— 原文抜粋 —
+++
説明

情報機器、画像形成装置、操作画面の表示制御方法およびコンピュータープログラム

【課題】操作画面での複数選択の操作性を向上させる。
【解決手段】情報機器は、操作に関わる複数の選択肢にそれぞれ対応する複数のアイコンを操作パネルに表示させる表示制御部と、複数のアイコンに対する複数選択の履歴を記憶する履歴記憶部とを備える。表示制御部は、履歴が示す過去に複数選択されたアイコンである複数の特定アイコンがシングルタッチ操作またはマルチタッチ操作によって複数選択し易い所定位置に配置されるように、タッチ操作のモードに応じて複数のアイコンの配列を切り替える。

【発明の詳細な説明】
【技術分野】
【0001】
本発明は、操作パネルによる操作に応じた動作をする情報機器、この種の情報機器である画像形成装置、情報機器の操作のための操作画面の表示制御方法およびコンピュータープログラムに関する。画像形成装置には、複写機、プリンター、ファクシミリ装置およびこれらの機器の機能を合わせ持つMFP(Multi-functional Peripheral)が含まれる。
【背景技術】
【0002】
MFPのような多機能化した画像形成装置は、操作入力手段としてタッチパネルを備えている。ここでいうタッチパネルは、画面表示の可能なディスプレイとタッチ式ポインティングデバイスとを組み合わせた装置である。透光性のポインティングデバイスはディスプレイの前面に密着し、タッチパネルの表面は表示面とタッチ入力面とを兼ねている。
【0003】
画像形成装置のタッチパネルでは、ユーザーによる操作に応じて画面表示の内容が変更される。例えば、動作設定の項目を選択するための複数のキー(ボタンとも呼ばれる)を有する第1の操作画面が表示されている状態において、ユーザーがキーの一つを操作すると、操作されたキーに該当する項目の詳細な設定のための第2の操作画面が、第1の操作画面に代えて、または第1の操作画面に部分的に重なるように表示される。ユーザーは、表示された操作画面において適切に操作をすることにより、所望の動作に関係する各種の操作画面を順に表示させることができる。
+++
— 設問 A —
この特許文書について、次の問いに答えてください。
(i) 画像形成装置に含まれる機器として挙げられているものは何ですか。
(ii) タッチパネルは、何と何を組み合わせた装置だと説明されていますか。
(iii) 情報機器が備える、アイコンの複数選択の履歴を記憶する部分は何と呼ばれていますか。

— 提供データ —
+++
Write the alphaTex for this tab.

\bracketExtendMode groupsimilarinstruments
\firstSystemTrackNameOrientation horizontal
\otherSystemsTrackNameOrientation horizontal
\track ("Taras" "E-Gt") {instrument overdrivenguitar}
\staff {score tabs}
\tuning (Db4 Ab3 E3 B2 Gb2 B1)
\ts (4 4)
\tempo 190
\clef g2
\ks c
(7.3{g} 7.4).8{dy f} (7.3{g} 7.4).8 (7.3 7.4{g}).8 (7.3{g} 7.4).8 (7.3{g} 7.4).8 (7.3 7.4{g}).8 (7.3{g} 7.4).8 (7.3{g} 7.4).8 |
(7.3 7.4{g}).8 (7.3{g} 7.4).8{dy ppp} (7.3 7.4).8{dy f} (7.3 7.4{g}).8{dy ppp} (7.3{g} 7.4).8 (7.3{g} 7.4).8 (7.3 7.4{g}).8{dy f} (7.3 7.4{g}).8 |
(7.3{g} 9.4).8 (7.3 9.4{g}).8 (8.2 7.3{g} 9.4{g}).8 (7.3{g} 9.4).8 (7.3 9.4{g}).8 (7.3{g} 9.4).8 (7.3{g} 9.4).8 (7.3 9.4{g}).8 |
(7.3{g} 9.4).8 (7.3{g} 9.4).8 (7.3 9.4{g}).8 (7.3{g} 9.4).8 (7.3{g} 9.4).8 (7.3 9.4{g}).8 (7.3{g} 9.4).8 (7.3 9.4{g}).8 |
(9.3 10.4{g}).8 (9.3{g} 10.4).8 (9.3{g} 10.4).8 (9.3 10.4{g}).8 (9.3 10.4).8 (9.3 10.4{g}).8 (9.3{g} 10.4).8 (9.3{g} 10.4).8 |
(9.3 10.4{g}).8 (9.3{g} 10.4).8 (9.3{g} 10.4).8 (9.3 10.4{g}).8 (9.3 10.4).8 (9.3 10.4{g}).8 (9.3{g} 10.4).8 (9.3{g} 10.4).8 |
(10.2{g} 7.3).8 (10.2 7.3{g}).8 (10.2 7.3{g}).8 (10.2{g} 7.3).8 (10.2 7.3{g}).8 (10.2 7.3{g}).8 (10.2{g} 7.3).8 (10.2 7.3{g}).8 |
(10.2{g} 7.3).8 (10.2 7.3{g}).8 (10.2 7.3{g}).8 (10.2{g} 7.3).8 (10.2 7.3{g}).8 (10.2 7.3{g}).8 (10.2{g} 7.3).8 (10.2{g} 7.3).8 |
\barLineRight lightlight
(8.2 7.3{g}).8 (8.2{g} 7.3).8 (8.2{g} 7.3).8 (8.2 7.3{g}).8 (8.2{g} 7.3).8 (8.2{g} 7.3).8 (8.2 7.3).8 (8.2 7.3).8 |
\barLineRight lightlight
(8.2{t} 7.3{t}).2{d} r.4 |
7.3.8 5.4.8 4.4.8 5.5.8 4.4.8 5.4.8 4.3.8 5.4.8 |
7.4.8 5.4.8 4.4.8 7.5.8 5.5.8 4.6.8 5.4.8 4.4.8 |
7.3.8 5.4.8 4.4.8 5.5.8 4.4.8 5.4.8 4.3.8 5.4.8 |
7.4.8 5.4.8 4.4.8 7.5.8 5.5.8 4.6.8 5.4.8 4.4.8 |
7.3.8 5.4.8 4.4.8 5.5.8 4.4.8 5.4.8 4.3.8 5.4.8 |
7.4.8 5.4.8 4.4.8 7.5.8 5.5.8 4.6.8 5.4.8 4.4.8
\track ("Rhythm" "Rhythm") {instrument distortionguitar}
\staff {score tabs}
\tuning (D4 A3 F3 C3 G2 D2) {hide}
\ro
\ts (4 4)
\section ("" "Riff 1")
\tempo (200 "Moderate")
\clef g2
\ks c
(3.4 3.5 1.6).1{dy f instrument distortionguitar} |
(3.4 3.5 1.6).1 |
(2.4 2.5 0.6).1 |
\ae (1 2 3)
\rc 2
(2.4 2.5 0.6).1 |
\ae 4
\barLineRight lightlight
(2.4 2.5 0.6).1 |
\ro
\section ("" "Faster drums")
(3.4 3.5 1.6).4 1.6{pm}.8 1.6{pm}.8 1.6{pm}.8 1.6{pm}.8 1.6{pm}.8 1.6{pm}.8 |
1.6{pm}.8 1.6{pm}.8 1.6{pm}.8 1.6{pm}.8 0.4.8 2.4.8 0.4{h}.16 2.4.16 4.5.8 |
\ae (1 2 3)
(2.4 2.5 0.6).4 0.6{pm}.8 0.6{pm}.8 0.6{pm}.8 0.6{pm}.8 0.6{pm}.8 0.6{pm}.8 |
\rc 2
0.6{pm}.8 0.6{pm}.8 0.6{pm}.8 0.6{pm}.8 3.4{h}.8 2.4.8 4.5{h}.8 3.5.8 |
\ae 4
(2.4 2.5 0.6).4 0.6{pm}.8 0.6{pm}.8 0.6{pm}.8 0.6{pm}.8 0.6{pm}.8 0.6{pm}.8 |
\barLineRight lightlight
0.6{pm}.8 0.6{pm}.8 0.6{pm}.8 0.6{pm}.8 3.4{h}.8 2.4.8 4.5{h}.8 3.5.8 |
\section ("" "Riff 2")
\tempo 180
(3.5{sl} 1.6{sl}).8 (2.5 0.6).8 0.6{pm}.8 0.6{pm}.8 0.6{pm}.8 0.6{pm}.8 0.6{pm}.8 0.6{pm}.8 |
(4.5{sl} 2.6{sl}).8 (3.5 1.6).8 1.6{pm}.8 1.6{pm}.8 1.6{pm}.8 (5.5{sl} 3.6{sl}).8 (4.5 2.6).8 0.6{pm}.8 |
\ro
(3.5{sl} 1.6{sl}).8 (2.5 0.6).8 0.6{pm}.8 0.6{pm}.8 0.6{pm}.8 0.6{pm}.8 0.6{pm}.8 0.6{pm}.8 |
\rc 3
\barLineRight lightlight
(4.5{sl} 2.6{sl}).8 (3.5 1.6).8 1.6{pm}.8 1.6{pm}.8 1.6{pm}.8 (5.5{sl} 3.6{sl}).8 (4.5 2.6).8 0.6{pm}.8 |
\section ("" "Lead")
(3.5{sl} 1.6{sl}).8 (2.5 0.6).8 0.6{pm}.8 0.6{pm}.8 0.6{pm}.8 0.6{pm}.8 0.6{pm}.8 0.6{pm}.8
+++
— 設問 B —
エントリーのうち、「horizontal」という文字列を含む行をすべて書き出してください。大文字と小文字は区別します。

— 解答 A —
(i) 複写機、プリンター、ファクシミリ装置、およびこれらの機器の機能を合わせ持つMFP(Multi-functional Peripheral)
(ii) 画面表示の可能なディスプレイと、タッチ式ポインティングデバイス
(iii) 履歴記憶部

— 解答 B —
\firstSystemTrackNameOrientation horizontal
\otherSystemsTrackNameOrientation horizontal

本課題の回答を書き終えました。